DEVELOPERS wanting to put houses on a former industrial site in a Barnsley village insist the profit margins would be too low for them to provide the expected affordable homes or to make any cash contribution to the council.

In addition, planning papers from Rouse Homes for the old Company Shop site in Tankersley would not feature any public green space.

The land covers the site of the old Birdwell railway station, which was demolished in the early 1980s and replaced with industrial units last occupied by Company Shop, which moved out in 2012.

At present, the site is regarded as employment land but Barnsley Council has suggested that it could be transferred for use as housing land under its Local Plan blueprint for housing and employment development in the decades ahead, though that document has yet to be accepted by an external inspector.

The Rouse Homes application would see 29 homes go up on the site, between two and four bedrooms in size, with an access road onto New Road, in a similar position to the existing drive to the site.

Normal planning rules insist on a percentage of affordable homes on developments of more than 15 units.

Barnsley Council’s rules suggest 30 per cent in the Penistone area, with the site falling into the Penistone East ward.

Documents submitted to Barnsley Council state: “Due to the nature of the development there won’t be any public spaces within the proposal.”

An assessment of the economic viability of the project or how much profit it might make states in conclusion: “We have demonstrated from the evidence provided in this report that the level of Section 106 and affordable housing contribution which this site can deliver is nil.

“A more onerous requirement would not offer the appropriate incentive

to the landowner or developer and

the development would be unviable.”

Documents state the site is still owned by Company Shop, a business which has grown over around 40 years by trading in supermarket oversupply food which would otherwise go

to waste, with the money raised expected to be invested in the business’s current headquarters a short distance away on the Wentworth Park industrial estate.

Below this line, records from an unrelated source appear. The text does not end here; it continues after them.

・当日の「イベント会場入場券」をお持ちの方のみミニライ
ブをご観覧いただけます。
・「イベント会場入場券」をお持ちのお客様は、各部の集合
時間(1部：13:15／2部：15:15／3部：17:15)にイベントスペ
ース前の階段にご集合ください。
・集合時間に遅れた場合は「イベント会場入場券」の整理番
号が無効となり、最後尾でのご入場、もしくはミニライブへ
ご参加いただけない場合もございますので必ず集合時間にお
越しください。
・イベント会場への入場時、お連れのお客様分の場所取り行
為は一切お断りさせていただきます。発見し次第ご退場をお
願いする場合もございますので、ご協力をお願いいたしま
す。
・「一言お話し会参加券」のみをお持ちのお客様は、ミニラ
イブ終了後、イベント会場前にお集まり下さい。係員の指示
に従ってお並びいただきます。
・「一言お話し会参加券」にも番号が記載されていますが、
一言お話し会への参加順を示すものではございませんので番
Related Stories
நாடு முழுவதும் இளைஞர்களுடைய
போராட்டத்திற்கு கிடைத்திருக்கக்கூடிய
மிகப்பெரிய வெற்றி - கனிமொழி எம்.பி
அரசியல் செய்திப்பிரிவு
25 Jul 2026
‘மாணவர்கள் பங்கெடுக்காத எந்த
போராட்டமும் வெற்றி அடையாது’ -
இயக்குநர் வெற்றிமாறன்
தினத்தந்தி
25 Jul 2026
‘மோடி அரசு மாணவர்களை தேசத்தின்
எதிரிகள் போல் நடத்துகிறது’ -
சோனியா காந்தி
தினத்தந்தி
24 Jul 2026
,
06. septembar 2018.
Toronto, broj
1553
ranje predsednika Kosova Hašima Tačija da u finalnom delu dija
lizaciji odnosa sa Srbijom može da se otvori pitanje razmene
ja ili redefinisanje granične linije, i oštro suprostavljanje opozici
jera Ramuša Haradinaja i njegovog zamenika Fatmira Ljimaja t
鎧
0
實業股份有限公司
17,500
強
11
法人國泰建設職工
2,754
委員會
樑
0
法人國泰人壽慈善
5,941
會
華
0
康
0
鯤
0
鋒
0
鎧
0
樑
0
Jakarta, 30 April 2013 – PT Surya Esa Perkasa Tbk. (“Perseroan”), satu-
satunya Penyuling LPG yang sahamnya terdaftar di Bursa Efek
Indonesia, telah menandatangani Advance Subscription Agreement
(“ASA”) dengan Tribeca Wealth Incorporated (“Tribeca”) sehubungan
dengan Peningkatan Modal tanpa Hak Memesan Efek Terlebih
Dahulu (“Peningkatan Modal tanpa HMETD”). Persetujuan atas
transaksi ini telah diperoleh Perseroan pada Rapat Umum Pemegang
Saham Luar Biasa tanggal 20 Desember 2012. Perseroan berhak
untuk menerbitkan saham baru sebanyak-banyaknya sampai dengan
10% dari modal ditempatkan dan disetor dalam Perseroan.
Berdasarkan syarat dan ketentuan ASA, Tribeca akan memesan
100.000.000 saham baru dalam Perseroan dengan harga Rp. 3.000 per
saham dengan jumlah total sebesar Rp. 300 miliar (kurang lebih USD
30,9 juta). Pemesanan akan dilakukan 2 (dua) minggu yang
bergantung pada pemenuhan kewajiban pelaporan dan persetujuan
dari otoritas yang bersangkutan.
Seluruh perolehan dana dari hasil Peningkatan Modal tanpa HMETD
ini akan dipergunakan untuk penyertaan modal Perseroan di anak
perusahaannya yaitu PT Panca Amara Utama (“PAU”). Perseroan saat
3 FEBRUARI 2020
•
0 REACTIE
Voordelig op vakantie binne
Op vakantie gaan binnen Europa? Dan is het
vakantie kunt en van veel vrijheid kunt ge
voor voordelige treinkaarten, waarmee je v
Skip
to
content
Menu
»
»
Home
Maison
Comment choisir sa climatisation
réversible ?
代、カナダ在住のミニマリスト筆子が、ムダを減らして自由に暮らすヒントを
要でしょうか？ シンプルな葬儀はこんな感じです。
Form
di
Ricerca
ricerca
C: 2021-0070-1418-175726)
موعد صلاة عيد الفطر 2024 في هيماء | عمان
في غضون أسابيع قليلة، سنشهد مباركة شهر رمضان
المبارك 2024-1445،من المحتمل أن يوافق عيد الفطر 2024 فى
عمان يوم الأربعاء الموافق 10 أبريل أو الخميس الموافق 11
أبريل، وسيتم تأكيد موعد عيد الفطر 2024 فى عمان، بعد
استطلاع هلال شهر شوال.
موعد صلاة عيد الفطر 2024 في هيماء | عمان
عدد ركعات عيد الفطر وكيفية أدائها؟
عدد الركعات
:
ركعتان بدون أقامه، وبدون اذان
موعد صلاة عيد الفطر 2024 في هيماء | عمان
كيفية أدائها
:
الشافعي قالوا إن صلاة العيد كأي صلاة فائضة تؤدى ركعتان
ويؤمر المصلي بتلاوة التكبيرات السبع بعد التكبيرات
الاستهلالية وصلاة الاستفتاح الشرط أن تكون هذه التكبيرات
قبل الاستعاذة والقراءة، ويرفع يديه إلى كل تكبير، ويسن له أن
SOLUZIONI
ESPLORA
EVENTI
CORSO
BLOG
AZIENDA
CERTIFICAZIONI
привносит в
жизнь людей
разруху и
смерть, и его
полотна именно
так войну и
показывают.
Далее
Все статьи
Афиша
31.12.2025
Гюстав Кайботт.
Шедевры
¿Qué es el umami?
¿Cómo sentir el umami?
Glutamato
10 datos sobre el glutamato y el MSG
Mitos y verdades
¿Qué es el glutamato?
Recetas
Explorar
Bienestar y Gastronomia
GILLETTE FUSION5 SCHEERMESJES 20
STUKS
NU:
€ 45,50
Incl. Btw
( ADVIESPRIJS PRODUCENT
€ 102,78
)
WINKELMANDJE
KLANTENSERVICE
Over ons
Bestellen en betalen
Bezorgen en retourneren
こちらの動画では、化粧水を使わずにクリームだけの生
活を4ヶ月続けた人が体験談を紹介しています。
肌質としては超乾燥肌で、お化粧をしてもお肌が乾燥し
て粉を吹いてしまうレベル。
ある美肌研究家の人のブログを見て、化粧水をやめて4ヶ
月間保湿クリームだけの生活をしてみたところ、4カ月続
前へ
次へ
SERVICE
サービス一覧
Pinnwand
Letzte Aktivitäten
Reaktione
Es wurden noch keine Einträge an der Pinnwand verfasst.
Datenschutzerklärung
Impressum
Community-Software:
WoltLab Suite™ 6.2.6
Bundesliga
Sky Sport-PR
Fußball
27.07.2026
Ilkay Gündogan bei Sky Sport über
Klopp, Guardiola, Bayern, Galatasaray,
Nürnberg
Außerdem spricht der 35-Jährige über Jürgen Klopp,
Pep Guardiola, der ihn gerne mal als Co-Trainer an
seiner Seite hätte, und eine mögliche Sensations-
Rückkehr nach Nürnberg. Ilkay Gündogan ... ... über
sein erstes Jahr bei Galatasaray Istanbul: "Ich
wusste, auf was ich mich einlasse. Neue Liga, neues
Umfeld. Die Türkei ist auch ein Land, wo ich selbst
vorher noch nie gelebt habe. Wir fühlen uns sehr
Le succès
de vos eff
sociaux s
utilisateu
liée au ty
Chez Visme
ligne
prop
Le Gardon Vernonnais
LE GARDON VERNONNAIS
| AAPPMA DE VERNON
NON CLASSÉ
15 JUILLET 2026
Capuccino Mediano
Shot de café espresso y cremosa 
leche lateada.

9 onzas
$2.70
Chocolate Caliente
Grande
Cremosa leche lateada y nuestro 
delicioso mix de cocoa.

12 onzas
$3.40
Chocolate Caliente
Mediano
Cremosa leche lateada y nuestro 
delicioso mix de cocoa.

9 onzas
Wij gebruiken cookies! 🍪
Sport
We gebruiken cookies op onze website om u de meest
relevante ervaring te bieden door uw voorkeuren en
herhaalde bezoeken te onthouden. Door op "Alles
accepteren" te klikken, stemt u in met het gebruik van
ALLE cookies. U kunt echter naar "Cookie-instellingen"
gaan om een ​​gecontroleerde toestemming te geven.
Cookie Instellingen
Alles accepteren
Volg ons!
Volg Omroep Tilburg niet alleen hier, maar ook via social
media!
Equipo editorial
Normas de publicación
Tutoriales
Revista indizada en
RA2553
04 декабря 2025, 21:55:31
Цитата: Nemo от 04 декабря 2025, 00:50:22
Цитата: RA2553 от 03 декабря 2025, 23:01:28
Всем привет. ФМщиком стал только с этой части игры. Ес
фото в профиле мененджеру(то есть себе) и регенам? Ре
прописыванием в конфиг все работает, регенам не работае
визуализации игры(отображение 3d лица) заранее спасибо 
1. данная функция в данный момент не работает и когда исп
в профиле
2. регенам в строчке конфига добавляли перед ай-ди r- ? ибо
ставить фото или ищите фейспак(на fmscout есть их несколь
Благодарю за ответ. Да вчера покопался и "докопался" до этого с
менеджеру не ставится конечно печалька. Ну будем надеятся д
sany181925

The site has been on the market for industrial use for the last 18 months, but has attracted virtually no interest, meaning it is unlikely to have a future in generating jobs.

Barnsley Council accepted that it may be better suited to housing when it was suggested as a potential housing site several months ago, as officials worked on the Local Plan.

They had to find sites for more homes than originally anticipated, on the orders of a government planning inspector who must sign off the plan as ‘sound’ before it can be formally adopted.

That process is expected to be completed within the next few months.

Coun Robert Barnard, who represents the area on Barnsley Council, said: “I am not happy about the absence of a Section 106 contribution. It is going to be difficult to object completely as the development is a brownfield site.

“I will be raising my objection with the planning department.”